## DATA TO EXAMINE
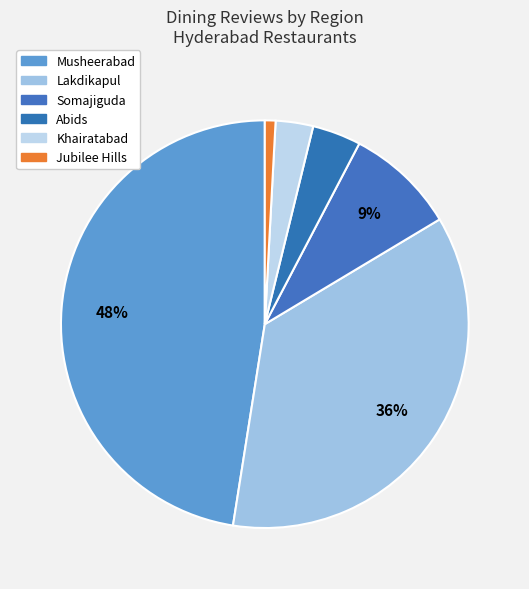

Count the number of slices in the pie.

6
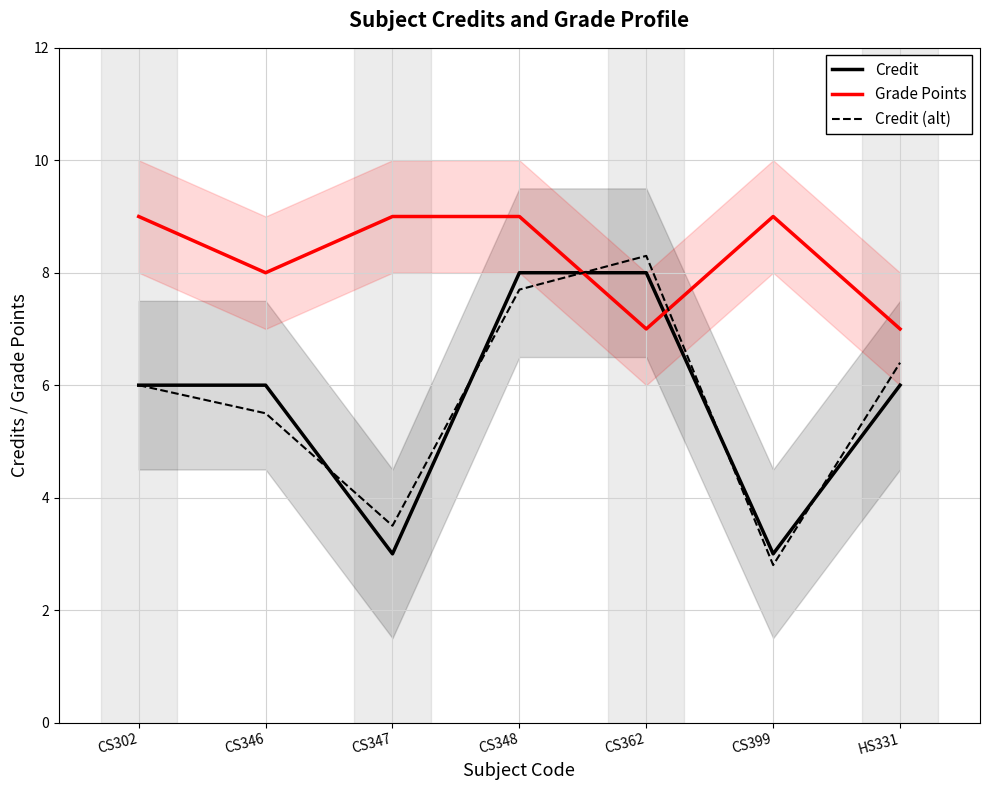

Between CS346 and HS331, which series saw the biggest shift?

Grade Points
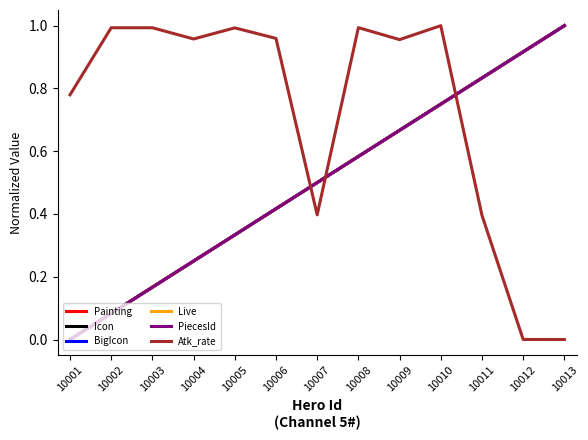

What is the difference between the PiecesId values at 10002 and 10010?

0.7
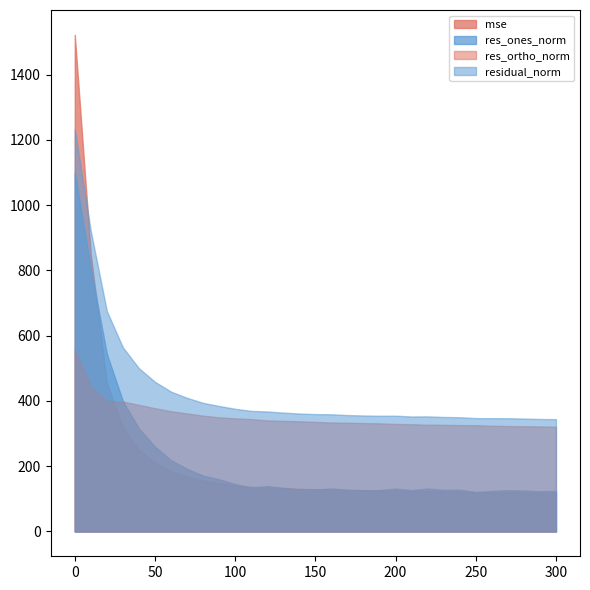

Which series changed the most between 110 and 270?

residual_norm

## TO DO
Please render the material above as a JSON list of strings, one string per line, with blank lines and the pictures left out.

## RESULT OF THE EXERCISE
[
  "Count the number of slices in the pie.",
  "6",
  "Between CS346 and HS331, which series saw the biggest shift?",
  "Grade Points",
  "What is the difference between the PiecesId values at 10002 and 10010?",
  "0.7",
  "Which series changed the most between 110 and 270?",
  "residual_norm"
]